Quite frankly, we kinda’ wish someone would give us a penny for each time we’ve gotten that question in an email.. We’d have a ton of cash! But we digress.
As seemingly complicated and daunting as both those questions may seem, they both have the same answer: Only testing of your water, preferably by a certified water testing laboratory, will let you know if you need a water filter…
… And even then you will need to perform occasional water tests just to make sure the quality of your water has not changed since the last test (because it can!) and/or to make certain your water filter continues to function properly.
As with any matter that could possibly have detrimental effects on your health, though, you should always get a second opinion… or in this case read what the EPA says and plans to do regarding water quality in the United States:
The Environmental Protection Agency says most people don’t need to treat their drinking water at home to make it safe. But the agency adds that a home water-treatment unit can improve water’s taste, or provide an extra margin of safety for people “more vulnerable to the effects of waterborne illness” such as infants, the elderly or those with compromised immune systems. The EPA sets standards for about 90 contaminants that can end up in drinking water supplies—from micro-organisms to herbicides and discharge from industrial-chemical factories.
For each, the agency dictates a “maximum” amount allowed, and utilities are required to treat water and issue an annual report to customers about what’s detected. (If you’re drinking from a private well, you’re on your own.)
A home-treatment device may reduce such contaminants even further. Plus, the EPA sets drinking-water standards for just a fraction of the some 15,000 chemicals used in the U.S. In December, the not-for-profit Environmental Working Group released results of a three-year analysis of 20 million tap water quality tests performed by water utilities and found some 202 currently unregulated chemicals in water supplied across the country. That included rocket-fuel component perchlorate and MTBE, a gasoline additive. Other contaminants, such as copper and lead, may be introduced through corrosion of a homeowner’s own pipes or through leaching of brass or chrome-plated faucets and fixtures. There are DIY test kits starting at about $10 that can detect some contaminants, but a thorough analysis will require a professional to collect samples and send to a private lab.

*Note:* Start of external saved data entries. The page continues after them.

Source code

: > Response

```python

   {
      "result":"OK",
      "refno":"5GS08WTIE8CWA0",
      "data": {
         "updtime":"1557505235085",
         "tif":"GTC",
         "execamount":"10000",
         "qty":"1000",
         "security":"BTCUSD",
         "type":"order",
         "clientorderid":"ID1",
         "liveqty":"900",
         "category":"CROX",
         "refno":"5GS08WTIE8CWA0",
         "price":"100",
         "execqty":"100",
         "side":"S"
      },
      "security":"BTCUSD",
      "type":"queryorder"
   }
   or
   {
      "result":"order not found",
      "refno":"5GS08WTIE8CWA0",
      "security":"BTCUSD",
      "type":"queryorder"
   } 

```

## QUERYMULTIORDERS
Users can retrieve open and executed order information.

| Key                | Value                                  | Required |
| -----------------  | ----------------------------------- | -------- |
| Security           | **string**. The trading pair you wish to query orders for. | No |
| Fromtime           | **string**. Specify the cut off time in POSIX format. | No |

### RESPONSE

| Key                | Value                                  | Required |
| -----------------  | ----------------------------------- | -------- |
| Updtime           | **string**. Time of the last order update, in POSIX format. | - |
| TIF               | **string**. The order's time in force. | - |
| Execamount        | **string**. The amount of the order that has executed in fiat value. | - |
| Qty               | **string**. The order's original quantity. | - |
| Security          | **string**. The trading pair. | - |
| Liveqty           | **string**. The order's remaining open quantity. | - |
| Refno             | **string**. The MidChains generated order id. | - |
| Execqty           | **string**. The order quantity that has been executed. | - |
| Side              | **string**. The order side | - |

“In almost every case, the utilities comply with federal standards but that doesn’t ensure that the water is safe to drink,” says Jane Houlihan, senior vice president for research for EWG. The EPA is evaluating the health effects of more than 100 contaminants currently unregulated in drinking water, including pharmaceuticals and disinfection byproducts, for possible regulation by 2013. ( source )
So… Do you need a water filter for your tap water or well water? Again, only testing will tell and since even the EPA suspects that it may have more drinking water contaminants to monitor, well, all of us here at Water Testing Blog know that WE will keep an eye on OUR drinking water quality and suggest you do the same, too.